[Saved data entries]
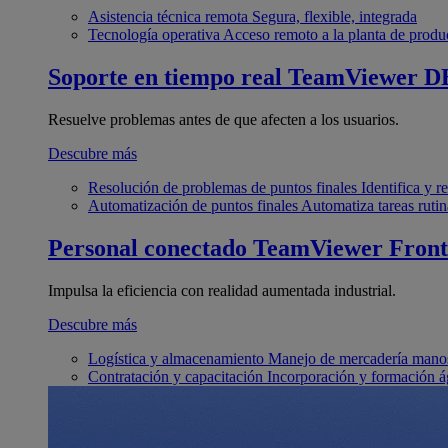
Asistencia técnica remota
Segura, flexible, integrada
Tecnología operativa
Acceso remoto a la planta de produ
Soporte en tiempo real
TeamViewer D
Resuelve problemas antes de que afecten a los usuarios.
Descubre más
Resolución de problemas de puntos finales
Identifica y 
Automatización de puntos finales
Automatiza tareas rutin
Personal conectado
TeamViewer Front
Impulsa la eficiencia con realidad aumentada industrial.
Descubre más
Logística y almacenamiento
Manejo de mercadería manos
Contratación y capacitación
Incorporación y formación á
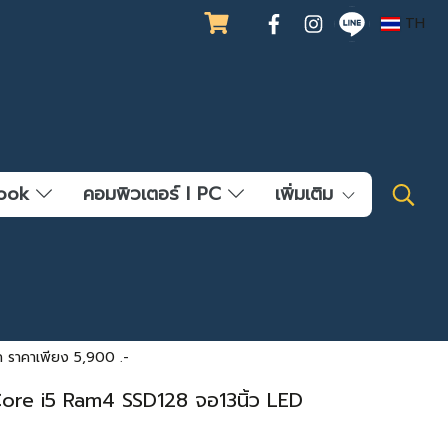
TH
ebook
คอมพิวเตอร์ l PC
เพิ่มเติม
 ราคาเพียง 5,900 .-
re i5 Ram4 SSD128 จอ13นิ้ว LED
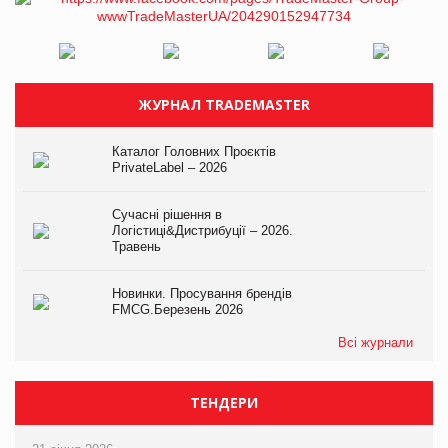
ЖУРНАЛ TRADEMASTER
Каталог Головних Проєктів
PrivateLabel – 2026
Сучасні рішення в
Логістиці&Дистрибуції – 2026.
Травень
Новинки. Просування брендів
FMCG.Березень 2026
Всі журнали
ТЕНДЕРИ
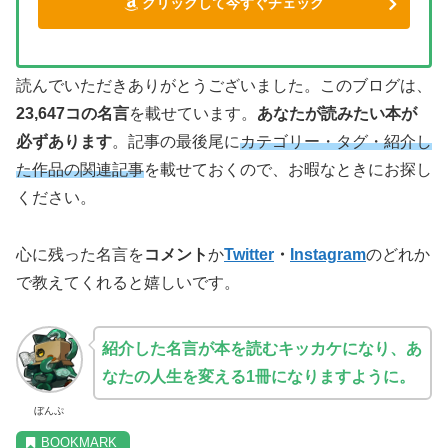
クリックして今すぐチェック
読んでいただきありがとうございました。このブログは、
23,647コの名言
を載せています。
あなたが読みたい本が
必ずあります
。記事の最後尾に
カテゴリー・タグ・紹介し
た作品の関連記事
を載せておくので、お暇なときにお探し
ください。
心に残った名言を
コメント
か
Twitter
・
Instagram
のどれか
で教えてくれると嬉しいです。
紹介した名言が本を読むキッカケになり、あ
なたの人生を変える1冊になりますように。
ぼんぷ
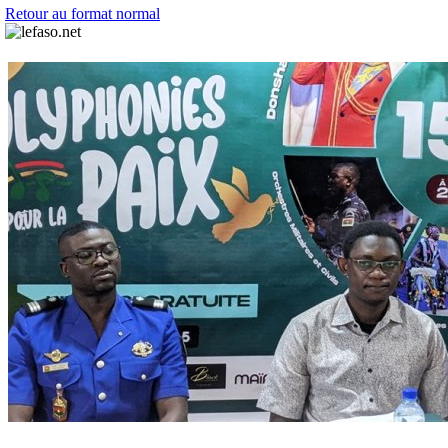
Retour au format normal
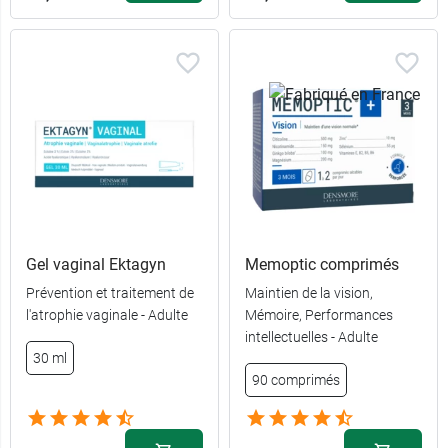
Gel vaginal Ektagyn
Memoptic comprimés
Prévention et traitement de
Maintien de la vision,
l'atrophie vaginale - Adulte
Mémoire, Performances
intellectuelles - Adulte
30 ml
39,99 €
90 capsules
90 comprimés
68,99 €
180 capsules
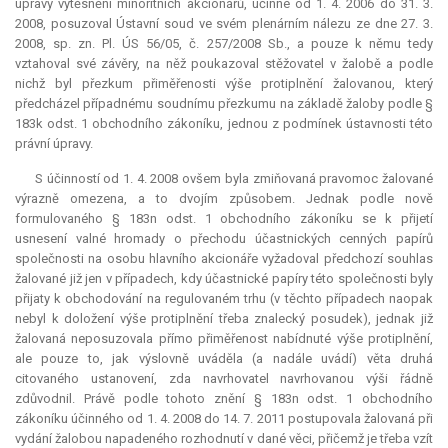
úpravy vytěsnění minoritních akcionářů, účinné od 1. 4. 2006 do 31. 3.
2008, posuzoval Ústavní soud ve svém plenárním nálezu ze dne 27. 3.
2008, sp. zn. Pl. ÚS 56/05, č. 257/2008 Sb., a pouze k němu tedy
vztahoval své závěry, na něž poukazoval stěžovatel v žalobě a podle
nichž byl přezkum přiměřenosti výše protiplnění žalovanou, který
předcházel případnému soudnímu přezkumu na základě žaloby podle §
183k odst. 1 obchodního zákoníku, jednou z podmínek ústavnosti této
právní úpravy.
S účinností od 1. 4. 2008 ovšem byla zmiňovaná pravomoc žalované
výrazně omezena, a to dvojím způsobem. Jednak podle nově
formulovaného § 183n odst. 1 obchodního zákoníku se k přijetí
usnesení valné hromady o přechodu účastnických cenných papírů
společnosti na osobu hlavního akcionáře vyžadoval předchozí souhlas
žalované již jen v případech, kdy účastnické papíry této společnosti byly
přijaty k obchodování na regulovaném trhu (v těchto případech naopak
nebyl k doložení výše protiplnění třeba znalecký posudek), jednak již
žalovaná neposuzovala přímo přiměřenost nabídnuté výše protiplnění,
ale pouze to, jak výslovně uváděla (a nadále uvádí) věta druhá
citovaného ustanovení, zda navrhovatel navrhovanou výši řádně
zdůvodnil. Právě podle tohoto znění § 183n odst. 1 obchodního
zákoníku účinného od 1. 4. 2008 do 14. 7. 2011 postupovala žalovaná při
vydání žalobou napadeného rozhodnutí v dané věci, přičemž je třeba vzít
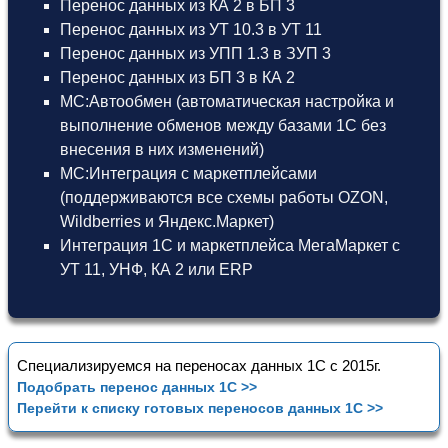
Перенос данных из КА 2 в БП 3
Перенос данных из УТ 10.3 в УТ 11
Перенос данных из УПП 1.3 в ЗУП 3
Перенос данных из БП 3 в КА 2
МС:Автообмен (автоматическая настройка и
выполнение обменов между базами 1С без
внесения в них изменений)
МС:Интеграция с маркетплейсами
(поддерживаются все схемы работы OZON,
Wildberries и Яндекс.Маркет)
Интеграция 1С и маркетплейса МегаМаркет
с
УТ 11
,
УНФ
,
КА 2
или
ERP
Специализируемся на переносах данных 1С с 2015г.
Подобрать перенос данных 1С >>
Перейти к списку готовых переносов данных 1С >>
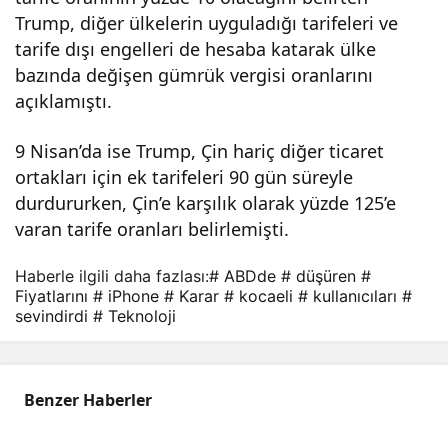
Trump, diğer ülkelerin uyguladığı tarifeleri ve
tarife dışı engelleri de hesaba katarak ülke
bazında değişen gümrük vergisi oranlarını
açıklamıştı.
9 Nisan’da ise Trump, Çin hariç diğer ticaret
ortakları için ek tarifeleri 90 gün süreyle
durdururken, Çin’e karşılık olarak yüzde 125’e
varan tarife oranları belirlemişti.
Haberle ilgili daha fazlası:
# ABDde
# düşüren
#
Fiyatlarını
# iPhone
# Karar
# kocaeli
# kullanıcıları
#
sevindirdi
# Teknoloji
Benzer Haberler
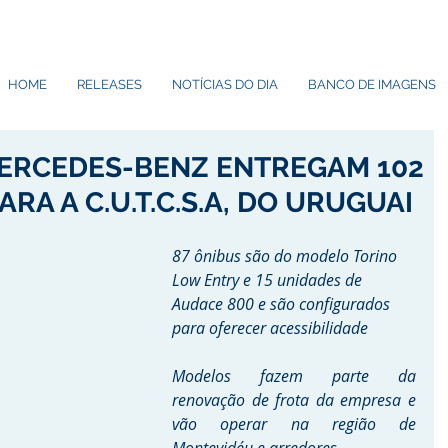
HOME
RELEASES
NOTÍCIAS DO DIA
BANCO DE IMAGENS
ERCEDES-BENZ ENTREGAM 102
RA A C.U.T.C.S.A, DO URUGUAI
87 ônibus são do modelo Torino 
Low Entry e 15 unidades de 
Audace 800 e são configurados 
para oferecer acessibilidade
Modelos fazem parte da 
renovação de frota da empresa e 
vão operar na região de 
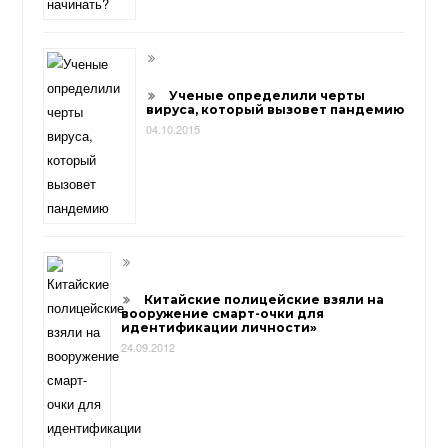
Ученые определили черты
вируса, который вызовет пандемию
04.10.2015
Китайские полицейские взяли на
вооружение смарт-очки для
идентификации личности»
24.09.2012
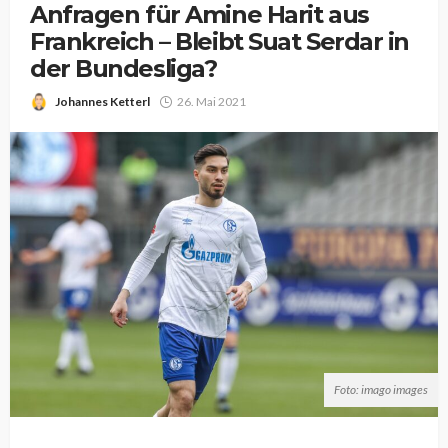
Anfragen für Amine Harit aus
Frankreich – Bleibt Suat Serdar in
der Bundesliga?
Johannes Ketterl
26. Mai 2021
Foto: imago images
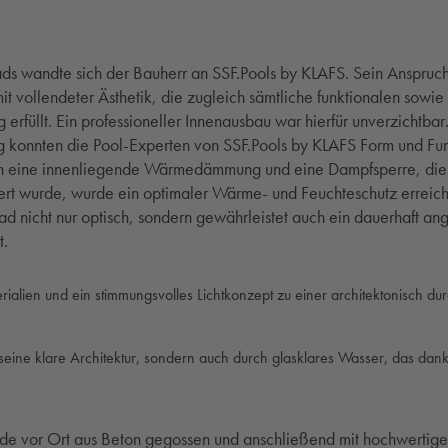
ds wandte sich der Bauherr an SSF.Pools by KLAFS. Sein Anspruch:
t vollendeter Ästhetik, die zugleich sämtliche funktionalen sowi
 erfüllt. Ein professioneller Innenausbau war hierfür unverzichtb
g konnten die Pool-Experten von SSF.Pools by KLAFS Form und Fun
 eine innenliegende Wärmedämmung und eine Dampfsperre, die na
ert wurde, wurde ein optimaler Wärme- und Feuchteschutz erreich
d nicht nur optisch, sondern gewährleistet auch ein dauerhaft 
t.
rialien und ein stimmungsvolles Lichtkonzept zu einer architektonisch 
eine klare Architektur, sondern auch durch glasklares Wasser, das dan
vor Ort aus Beton gegossen und anschließend mit hochwertigen 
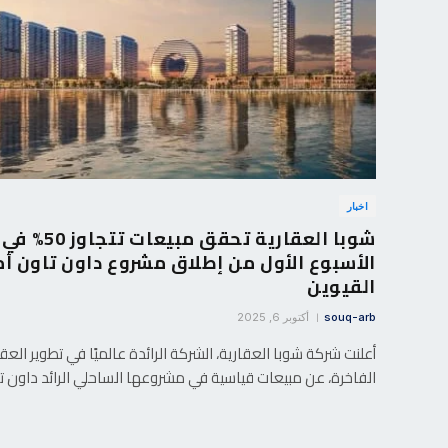
اخبار
شوبا العقارية تحقق مبيعات تتجاوز 50% في
الأسبوع الأول من إطلاق مشروع داون تاون أم
القيوين
souq-arb
أكتوبر 6, 2025
أعلنت شركة شوبا العقارية، الشركة الرائدة عالميًا في تطوير العق
الفاخرة، عن مبيعات قياسية في مشروعها الساحلي الرائد داون 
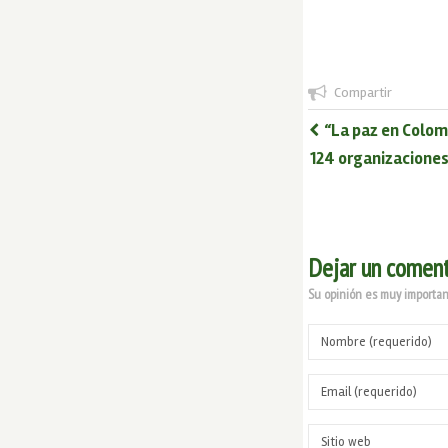
Compartir
“La paz en Colom
124 organizaciones
Dejar un coment
Su opinión es muy important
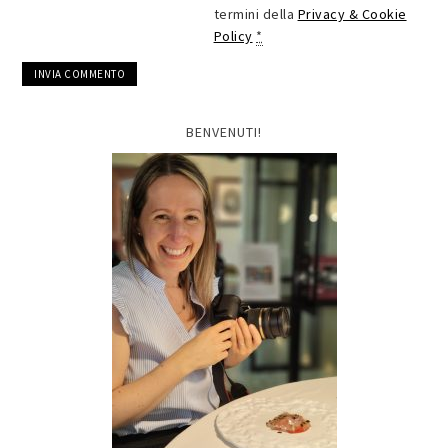
termini della
Privacy & Cookie
Policy
*
BENVENUTI!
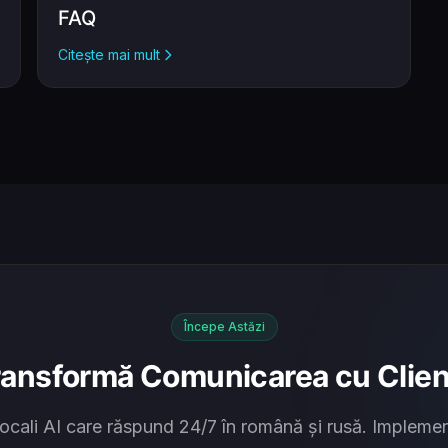
FAQ
Citește mai mult
Începe Astăzi
ransformă Comunicarea cu Clienț
ocali AI care răspund 24/7 în română și rusă. Implemen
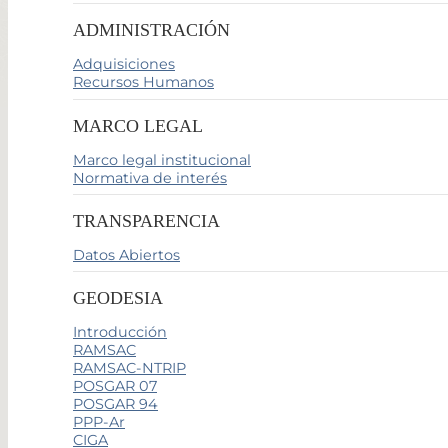
ADMINISTRACIÓN
Adquisiciones
Recursos Humanos
MARCO LEGAL
Marco legal institucional
Normativa de interés
TRANSPARENCIA
Datos Abiertos
GEODESIA
Introducción
RAMSAC
RAMSAC-NTRIP
POSGAR 07
POSGAR 94
PPP-Ar
CIGA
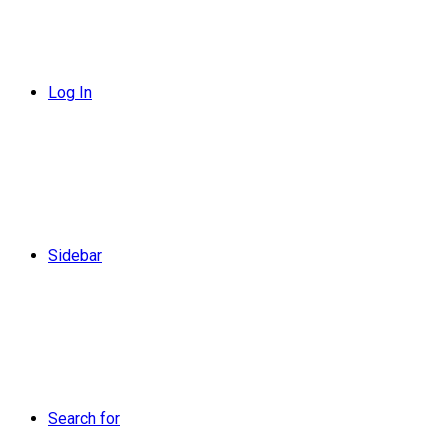
Log In
Sidebar
Search for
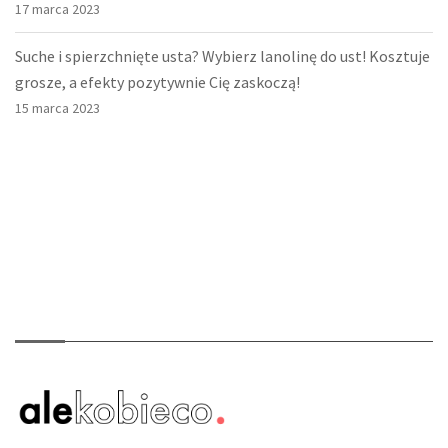
17 marca 2023
Suche i spierzchnięte usta? Wybierz lanolinę do ust! Kosztuje
grosze, a efekty pozytywnie Cię zaskoczą!
15 marca 2023
O nas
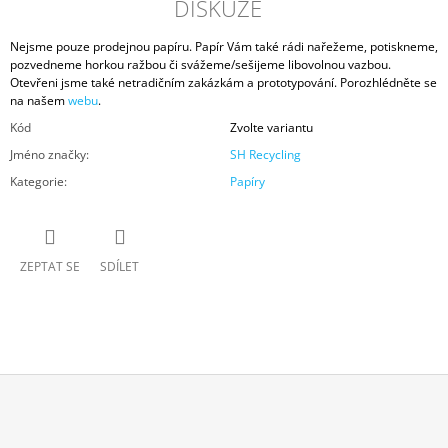
DISKUZE
Nejsme pouze prodejnou papíru. Papír Vám také rádi nařežeme, potiskneme,
pozvedneme horkou ražbou či svážeme/sešijeme libovolnou vazbou.
Otevřeni jsme také netradičním zakázkám a prototypování. Porozhlédněte se
na našem
webu
.
Kód
Zvolte variantu
Jméno značky
:
SH Recycling
Kategorie
:
Papíry
ZEPTAT SE
SDÍLET
Z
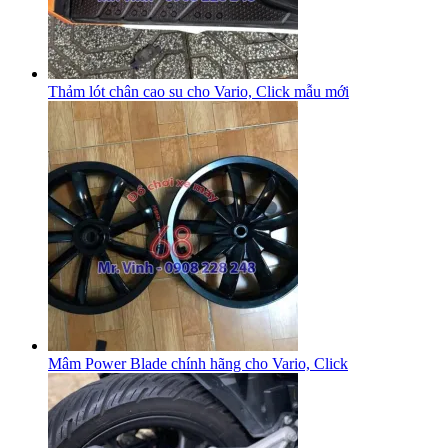
Thảm lót chân cao su cho Vario, Click mẫu mới
Mâm Power Blade chính hãng cho Vario, Click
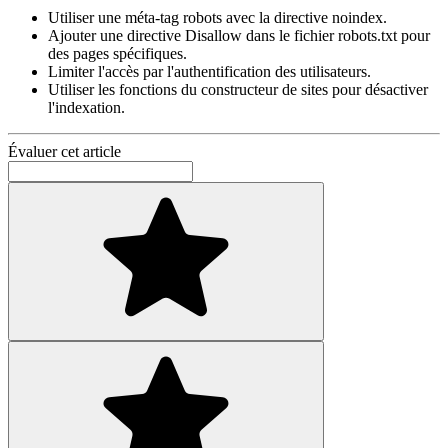
Utiliser une méta-tag robots avec la directive noindex.
Ajouter une directive Disallow dans le fichier robots.txt pour
des pages spécifiques.
Limiter l'accès par l'authentification des utilisateurs.
Utiliser les fonctions du constructeur de sites pour désactiver
l'indexation.
Évaluer cet article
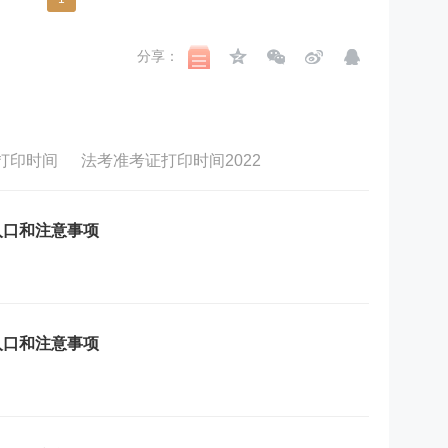
分享：
证打印时间
法考准考证打印时间2022
入口和注意事项
入口和注意事项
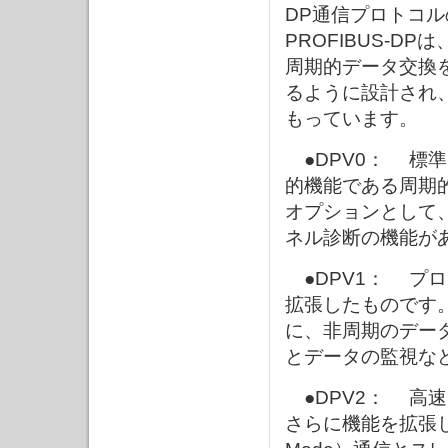
DP通信プロトコ
PROFIBUS-D
周期的データ交換
るように設計され、
もっています。
●DPV0： 標準
的機能である周期
オプションとして
ネル診断の機能が
●DPV1： プロ
拡張したものです
に、非周期のデー
とデータの監視な
●DPV2： 高
さらに機能を拡張した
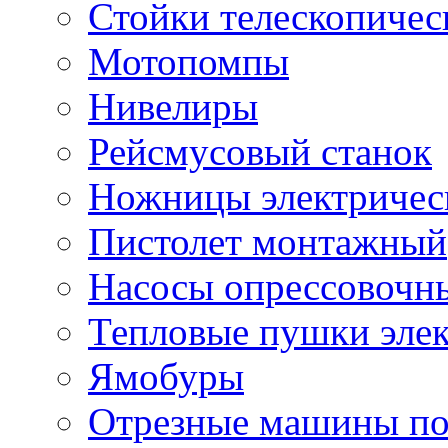
Стойки телескопичес
Мотопомпы
Нивелиры
Рейсмусовый станок
Ножницы электричес
Пистолет монтажный
Насосы опрессовочн
Тепловые пушки эле
Ямобуры
Отрезные машины по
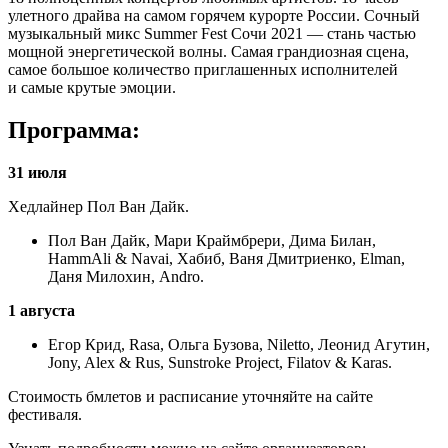
улетного драйва на самом горячем курорте России. Сочный
музыкальный микс Summer Fest Сочи 2021 — стань частью
мощной энергетической волны. Самая грандиозная сцена,
самое большое количество приглашенных исполнителей
и самые крутые эмоции.
Программа:
31 июля
Хедлайнер Пол Ван Дайк.
Пол Ван Дайк, Мари Краймбрери, Дима Билан,
HammAli & Navai, Хабиб, Ваня Дмитриенко, Elman,
Даня Милохин, Andro.
1 августа
Егор Крид, Rasa, Ольга Бузова, Niletto, Леонид Агутин,
Jony, Alex & Rus, Sunstroke Project, Filatov & Karas.
Стоимость бмлетов и расписание уточняйте на сайте
фестиваля.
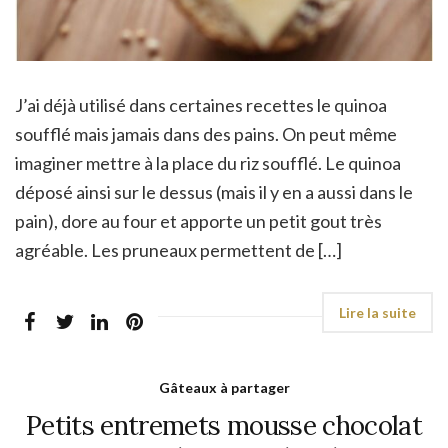
J’ai déjà utilisé dans certaines recettes le quinoa
soufflé mais jamais dans des pains. On peut même
imaginer mettre à la place du riz soufflé. Le quinoa
déposé ainsi sur le dessus (mais il y en a aussi dans le
pain), dore au four et apporte un petit gout très
agréable. Les pruneaux permettent de […]
Gâteaux à partager
Petits entremets mousse chocolat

**REQUIRED WORK:** Gather every line of the records that contains the word "výše", treating uppercase and lowercase as different.

**SOLUTION TO THIS TASK:**
nichž byl přezkum přiměřenosti výše protiplnění žalovanou, který
nebyl k doložení výše protiplnění třeba znalecký posudek), jednak již
žalovaná neposuzovala přímo přiměřenost nabídnuté výše protiplnění,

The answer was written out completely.